A particular challenge for the Indian IT industry is the training level of the workforce. Although the country has around four million university graduates annually (including half a million engineers), most of them are not fit for the job market. The companies must therefore first train the graduates themselves in training and further education programs before they can employ them. In addition, the productivity of engineers and academics in Indian companies is overall much lower than that of foreign competition.

The English language skills of the graduates - which used to be India's major advantage over other countries - are no longer so good. The results of language tests recently carried out by the Delhier company Aspiring Minds were more than sobering. According to this, 43 percent of Indian engineering graduates are unable to have simple conversations or write e-mails. 25 percent lack language understanding in order to be able to follow the curriculum in engineering. 30 percent of computer science students did not understand the basic theoretical concepts of programming. A full 80 percent were unable to apply their theoretical knowledge in everyday work.

Challenges 2: Missing innovations and new developments

The lack of innovations and new developments in Indian industry have also become a major problem in recent years. The vast majority of Indian engineers develop and produce intellectual property for foreign clients - be it in R&D centers of multinational corporations or at Indian companies that develop products and services for foreign companies. This means that future income, for example in the form of license fees, does not flow to India, as the Indian developers have no rights to it.

Although BPO services are still dependent on well-trained and at the same time inexpensive staff, this is now available in many countries. Companies can therefore react quickly and relocate their locations as required. The software business is also changing rapidly due to new technologies such as cloud computing and new development and sales systems such as software as a service (SaaS).

If India as an IT location wants to remain competitive in the future, new products must be developed and intellectual property created in the country itself.

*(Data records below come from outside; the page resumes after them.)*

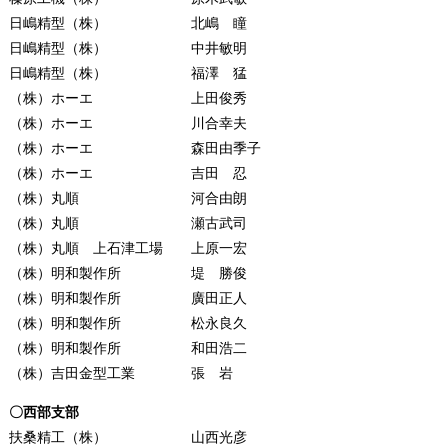
日嶋精型（株） 北嶋 瞳
日嶋精型（株） 中井敏明
日嶋精型（株） 福澤 猛
（株）ホーエ 上田俊秀
（株）ホーエ 川合幸夫
（株）ホーエ 森田由季子
（株）ホーエ 吉田 忍
（株）丸順 河合由朗
（株）丸順 瀬古武司
（株）丸順 上石津工場 上原一宏
（株）明和製作所 堤 勝俊
（株）明和製作所 廣田正人
（株）明和製作所 松永良久
（株）明和製作所 和田浩二
（株）吉田金型工業 張 岩
〇西部支部
扶桑精工（株） 山西光彦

The huge Indian domestic market continues to grow and demands new products, so Indian companies should shift up a gear and meet this demand themselves. Just relying on the provision of inexpensive and labor-intensive services leads to a dead end in the long run. Government and policy makers are called upon to improve the quality of school and engineering education in universities as soon as possible. Only in this way can the country benefit from its young population.

Overall, the Indian IT industry has to adjust to increasingly tough competition and be ready for entry into new technologies such as nano computing and quantum computing, which will change the face of information technology over the next few decades.